Les experts antiterroristes consultés par La Vanguardia avertissent que le Sahel se trouve à un moment « clé », car un renversement de la situation pourrait constituer une grave menace pour la sécurité internationale. Le département espagnol de la sécurité nationale craint que la région ne devienne un sanctuaire incontrôlable du terrorisme, juste à l'arrière-garde géographique de l'Europe. 

Ces informations mettent également en évidence, une fois de plus, les conditions de vie difficiles dans les camps de réfugiés sahraouis et le manque de perspectives et d'opportunités pour les jeunes. De nombreuses organisations de défense des droits humains dénoncent depuis des années l'abandon, la précarité et la frustration qui règnent dans ces camps, situés en plein désert algérien et dépendants presque entièrement de l'aide humanitaire internationale. Ce contexte d'exclusion et de désespoir devient, selon les experts, un terreau idéal pour la radicalisation. 

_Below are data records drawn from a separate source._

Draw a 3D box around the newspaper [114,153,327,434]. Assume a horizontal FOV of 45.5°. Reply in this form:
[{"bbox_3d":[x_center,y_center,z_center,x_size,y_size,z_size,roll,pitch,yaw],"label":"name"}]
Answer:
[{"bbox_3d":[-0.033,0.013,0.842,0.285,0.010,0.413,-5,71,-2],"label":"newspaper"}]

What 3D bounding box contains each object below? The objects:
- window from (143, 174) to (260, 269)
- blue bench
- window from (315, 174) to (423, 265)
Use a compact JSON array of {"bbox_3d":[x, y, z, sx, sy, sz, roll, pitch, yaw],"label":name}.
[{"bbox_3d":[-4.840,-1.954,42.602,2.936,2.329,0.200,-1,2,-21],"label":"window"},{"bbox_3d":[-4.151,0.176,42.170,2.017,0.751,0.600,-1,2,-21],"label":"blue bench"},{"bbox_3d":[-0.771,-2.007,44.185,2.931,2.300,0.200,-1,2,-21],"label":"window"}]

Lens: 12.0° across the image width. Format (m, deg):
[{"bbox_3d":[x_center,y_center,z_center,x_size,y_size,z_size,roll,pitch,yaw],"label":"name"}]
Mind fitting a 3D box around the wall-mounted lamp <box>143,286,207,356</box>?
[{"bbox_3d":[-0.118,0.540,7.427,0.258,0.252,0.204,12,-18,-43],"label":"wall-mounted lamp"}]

Cette situation, ajoutée à l'instabilité politique croissante des pays du Sahel, contrôlés par des juntes militaires incapables de contenir l'offensive djihadiste, dessine un scénario de plus en plus marqué par l'incertitude et le risque. De plus, l'implication directe de Sahraouis radicalisés ajoute une dimension nouvelle et particulièrement préoccupante à ce conflit d'ampleur mondiale.